What the task asks: Locate and copy each line in the data that contains the word "Everything".

[Data shown Boundary: Start]

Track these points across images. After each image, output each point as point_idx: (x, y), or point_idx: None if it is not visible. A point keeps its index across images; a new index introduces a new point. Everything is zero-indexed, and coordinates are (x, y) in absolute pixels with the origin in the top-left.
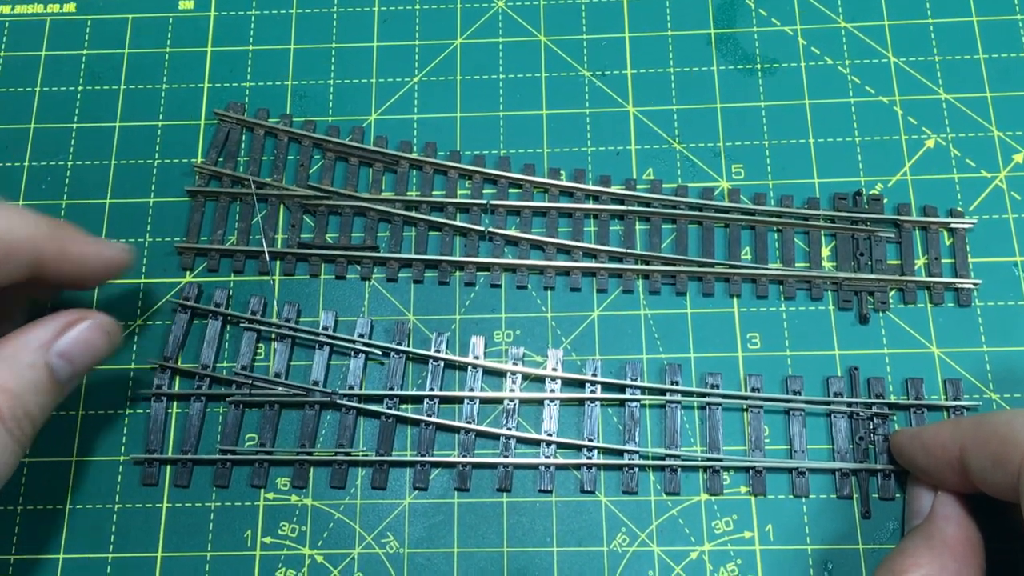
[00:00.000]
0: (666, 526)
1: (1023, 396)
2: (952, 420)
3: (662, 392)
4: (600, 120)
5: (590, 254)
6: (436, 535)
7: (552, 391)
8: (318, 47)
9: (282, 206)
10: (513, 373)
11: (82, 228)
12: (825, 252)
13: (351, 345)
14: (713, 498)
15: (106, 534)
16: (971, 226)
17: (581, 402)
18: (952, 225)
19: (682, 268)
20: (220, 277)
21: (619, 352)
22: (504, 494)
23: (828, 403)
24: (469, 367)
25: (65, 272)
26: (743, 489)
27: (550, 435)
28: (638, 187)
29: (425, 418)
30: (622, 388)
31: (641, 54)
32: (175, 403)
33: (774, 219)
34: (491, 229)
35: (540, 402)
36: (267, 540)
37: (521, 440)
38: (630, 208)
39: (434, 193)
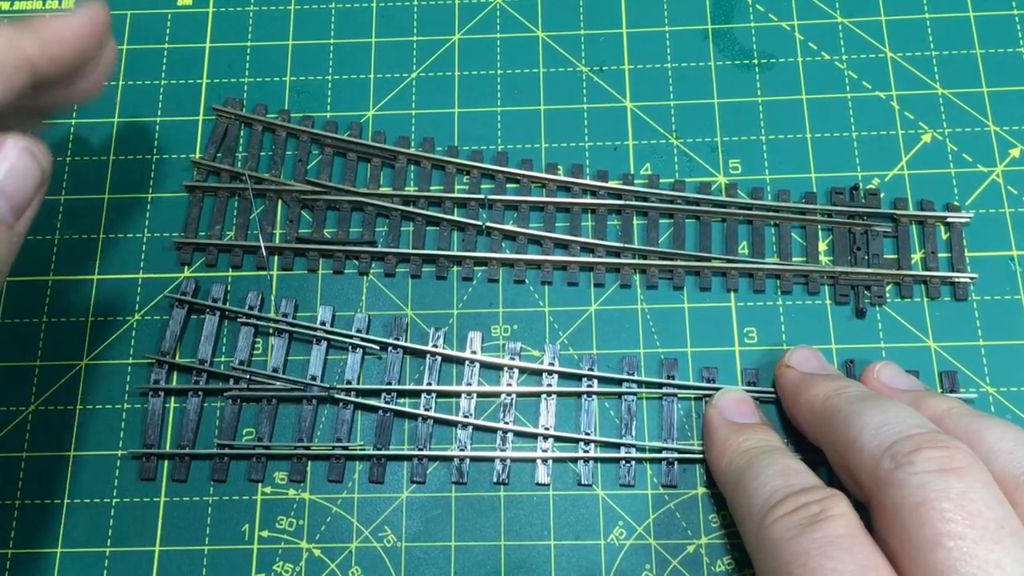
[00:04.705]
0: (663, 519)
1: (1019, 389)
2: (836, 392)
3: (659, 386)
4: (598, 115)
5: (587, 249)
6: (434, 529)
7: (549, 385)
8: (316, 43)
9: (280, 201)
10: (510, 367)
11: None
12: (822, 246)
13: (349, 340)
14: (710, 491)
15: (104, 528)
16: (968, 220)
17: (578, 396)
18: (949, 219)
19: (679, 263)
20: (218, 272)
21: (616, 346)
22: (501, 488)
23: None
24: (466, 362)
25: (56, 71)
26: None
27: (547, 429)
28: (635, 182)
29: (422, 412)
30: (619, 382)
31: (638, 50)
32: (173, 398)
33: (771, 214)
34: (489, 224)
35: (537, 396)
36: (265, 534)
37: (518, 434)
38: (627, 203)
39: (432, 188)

[Data shown Boundary: End]
[Data shown Boundary: Start]

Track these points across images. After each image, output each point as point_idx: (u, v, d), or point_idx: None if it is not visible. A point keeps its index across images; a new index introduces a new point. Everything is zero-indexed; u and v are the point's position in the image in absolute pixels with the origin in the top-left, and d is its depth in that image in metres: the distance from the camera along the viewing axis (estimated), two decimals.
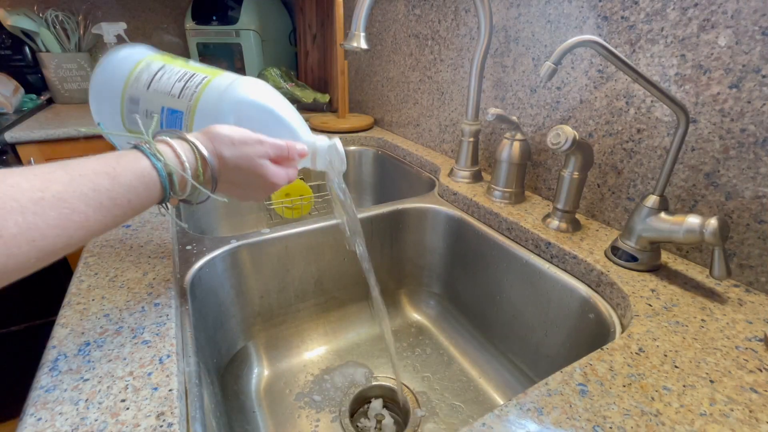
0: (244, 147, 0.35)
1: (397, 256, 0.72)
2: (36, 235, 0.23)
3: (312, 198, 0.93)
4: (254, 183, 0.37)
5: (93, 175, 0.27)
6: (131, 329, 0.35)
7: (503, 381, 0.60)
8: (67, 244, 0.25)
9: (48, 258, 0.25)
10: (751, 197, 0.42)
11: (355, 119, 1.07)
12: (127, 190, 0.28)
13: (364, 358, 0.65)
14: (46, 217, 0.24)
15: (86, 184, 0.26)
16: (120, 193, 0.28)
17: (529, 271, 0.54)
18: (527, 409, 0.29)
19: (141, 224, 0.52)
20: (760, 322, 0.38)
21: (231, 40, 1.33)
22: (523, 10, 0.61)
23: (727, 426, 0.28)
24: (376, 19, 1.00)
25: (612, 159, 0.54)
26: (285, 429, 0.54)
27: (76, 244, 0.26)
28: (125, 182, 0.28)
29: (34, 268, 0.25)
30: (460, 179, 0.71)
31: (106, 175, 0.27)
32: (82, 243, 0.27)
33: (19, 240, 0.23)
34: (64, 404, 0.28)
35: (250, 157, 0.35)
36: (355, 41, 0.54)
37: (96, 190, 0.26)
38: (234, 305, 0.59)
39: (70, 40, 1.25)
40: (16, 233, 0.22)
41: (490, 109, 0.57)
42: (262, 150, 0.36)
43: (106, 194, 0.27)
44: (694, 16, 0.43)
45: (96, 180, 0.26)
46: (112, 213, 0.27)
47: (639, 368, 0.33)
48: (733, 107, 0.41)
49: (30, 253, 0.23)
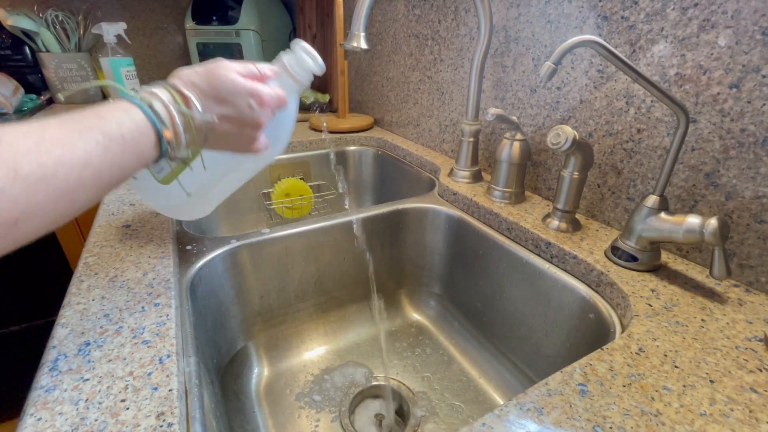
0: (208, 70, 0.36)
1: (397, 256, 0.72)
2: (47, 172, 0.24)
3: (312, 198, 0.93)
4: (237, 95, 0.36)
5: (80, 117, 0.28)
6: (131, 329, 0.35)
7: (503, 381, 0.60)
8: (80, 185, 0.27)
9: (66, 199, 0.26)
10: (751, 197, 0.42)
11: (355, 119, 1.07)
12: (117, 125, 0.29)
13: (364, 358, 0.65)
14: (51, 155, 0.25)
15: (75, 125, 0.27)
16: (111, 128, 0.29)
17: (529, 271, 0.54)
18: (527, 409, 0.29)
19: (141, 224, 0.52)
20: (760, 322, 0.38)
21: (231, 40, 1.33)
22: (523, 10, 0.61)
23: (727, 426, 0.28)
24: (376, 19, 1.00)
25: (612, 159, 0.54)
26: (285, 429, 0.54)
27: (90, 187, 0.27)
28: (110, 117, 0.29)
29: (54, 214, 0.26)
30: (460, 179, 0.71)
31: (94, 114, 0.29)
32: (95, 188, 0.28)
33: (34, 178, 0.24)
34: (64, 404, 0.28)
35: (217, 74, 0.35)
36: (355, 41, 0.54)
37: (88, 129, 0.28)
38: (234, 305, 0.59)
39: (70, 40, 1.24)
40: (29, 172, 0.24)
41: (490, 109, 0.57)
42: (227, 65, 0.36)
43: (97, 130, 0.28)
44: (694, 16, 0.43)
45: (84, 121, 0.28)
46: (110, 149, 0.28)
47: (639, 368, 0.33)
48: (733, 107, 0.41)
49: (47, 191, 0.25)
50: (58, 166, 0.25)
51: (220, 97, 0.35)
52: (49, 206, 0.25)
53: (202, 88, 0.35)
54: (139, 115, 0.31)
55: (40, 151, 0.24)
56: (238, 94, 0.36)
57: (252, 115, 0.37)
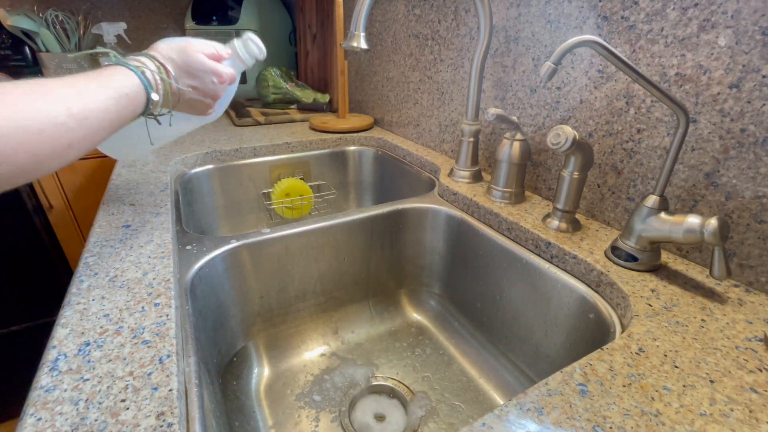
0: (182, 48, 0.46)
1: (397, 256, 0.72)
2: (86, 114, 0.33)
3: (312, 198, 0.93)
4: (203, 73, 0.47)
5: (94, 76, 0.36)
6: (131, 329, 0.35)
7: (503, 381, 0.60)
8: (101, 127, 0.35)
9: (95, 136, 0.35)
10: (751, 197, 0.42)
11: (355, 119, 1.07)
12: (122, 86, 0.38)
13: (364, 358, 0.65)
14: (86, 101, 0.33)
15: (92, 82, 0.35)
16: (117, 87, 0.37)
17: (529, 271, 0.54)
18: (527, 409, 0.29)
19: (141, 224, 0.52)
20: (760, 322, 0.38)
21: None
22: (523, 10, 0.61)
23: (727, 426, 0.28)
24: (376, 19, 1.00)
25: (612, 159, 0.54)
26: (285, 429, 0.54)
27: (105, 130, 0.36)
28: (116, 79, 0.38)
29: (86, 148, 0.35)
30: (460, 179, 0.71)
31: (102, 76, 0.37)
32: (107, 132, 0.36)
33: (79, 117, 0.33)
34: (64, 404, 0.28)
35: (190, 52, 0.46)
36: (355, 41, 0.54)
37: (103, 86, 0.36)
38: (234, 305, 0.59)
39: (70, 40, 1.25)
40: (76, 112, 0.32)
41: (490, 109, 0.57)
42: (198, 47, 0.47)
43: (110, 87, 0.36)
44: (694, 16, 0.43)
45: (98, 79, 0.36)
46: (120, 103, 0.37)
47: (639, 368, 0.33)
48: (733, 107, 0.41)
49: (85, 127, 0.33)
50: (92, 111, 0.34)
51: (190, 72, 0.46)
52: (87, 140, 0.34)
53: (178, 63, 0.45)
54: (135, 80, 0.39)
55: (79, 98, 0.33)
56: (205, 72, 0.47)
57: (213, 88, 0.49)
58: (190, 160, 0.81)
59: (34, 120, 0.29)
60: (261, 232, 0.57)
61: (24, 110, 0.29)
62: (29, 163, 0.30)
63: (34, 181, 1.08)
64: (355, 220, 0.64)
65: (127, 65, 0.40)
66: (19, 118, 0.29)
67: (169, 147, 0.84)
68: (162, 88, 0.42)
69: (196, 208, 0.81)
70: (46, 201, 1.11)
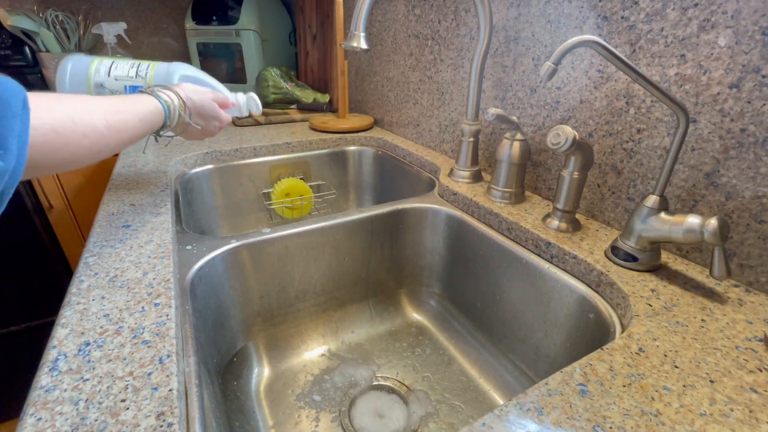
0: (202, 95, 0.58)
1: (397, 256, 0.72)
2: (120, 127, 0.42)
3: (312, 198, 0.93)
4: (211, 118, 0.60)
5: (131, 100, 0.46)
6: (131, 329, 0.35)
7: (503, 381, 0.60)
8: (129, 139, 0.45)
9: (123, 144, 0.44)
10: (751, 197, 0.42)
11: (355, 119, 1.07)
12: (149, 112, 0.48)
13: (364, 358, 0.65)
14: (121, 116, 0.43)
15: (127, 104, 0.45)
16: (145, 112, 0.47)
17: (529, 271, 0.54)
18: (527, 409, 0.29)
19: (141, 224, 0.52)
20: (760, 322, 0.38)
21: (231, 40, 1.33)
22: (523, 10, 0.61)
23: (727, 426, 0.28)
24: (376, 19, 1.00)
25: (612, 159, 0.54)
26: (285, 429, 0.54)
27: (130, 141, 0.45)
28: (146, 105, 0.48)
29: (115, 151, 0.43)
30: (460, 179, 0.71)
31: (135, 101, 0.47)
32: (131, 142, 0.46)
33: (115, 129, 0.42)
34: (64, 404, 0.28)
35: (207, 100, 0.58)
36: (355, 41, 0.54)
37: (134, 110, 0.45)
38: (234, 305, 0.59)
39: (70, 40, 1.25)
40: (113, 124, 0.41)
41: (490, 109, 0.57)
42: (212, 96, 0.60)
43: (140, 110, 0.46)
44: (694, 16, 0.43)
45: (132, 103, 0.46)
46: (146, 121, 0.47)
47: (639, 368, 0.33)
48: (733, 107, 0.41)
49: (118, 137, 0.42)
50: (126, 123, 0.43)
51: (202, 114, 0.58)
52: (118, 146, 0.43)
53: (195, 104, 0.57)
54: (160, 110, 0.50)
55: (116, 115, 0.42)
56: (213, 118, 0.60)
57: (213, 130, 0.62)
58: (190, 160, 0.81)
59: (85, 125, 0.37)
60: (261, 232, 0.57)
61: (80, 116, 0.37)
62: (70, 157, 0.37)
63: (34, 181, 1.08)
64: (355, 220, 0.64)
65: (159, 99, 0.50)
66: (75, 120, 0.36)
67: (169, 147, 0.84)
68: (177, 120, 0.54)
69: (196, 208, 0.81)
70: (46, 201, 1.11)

[Data shown Boundary: End]

Solved problem:
Track these points across images. After each image, output each point as point_idx: (x, y), or point_idx: None if it is not visible. A point keeps its index across images; a new index introduces a new point. Everything is zero-indexed, and coordinates are (x, y) in absolute pixels with the origin in the top-left.
Track these points across images. After each image, output each point as point_idx: (u, v, d), or point_idx: None if it is not visible. A point keeps its index across images; a new index introduces a new point. Everything is zero-indexed; u and v are the point's position in the image in absolute pixels with the origin in the top-left, and d is its depth in that image in metres: the distance from the camera along the viewing axis (estimated), two decimals.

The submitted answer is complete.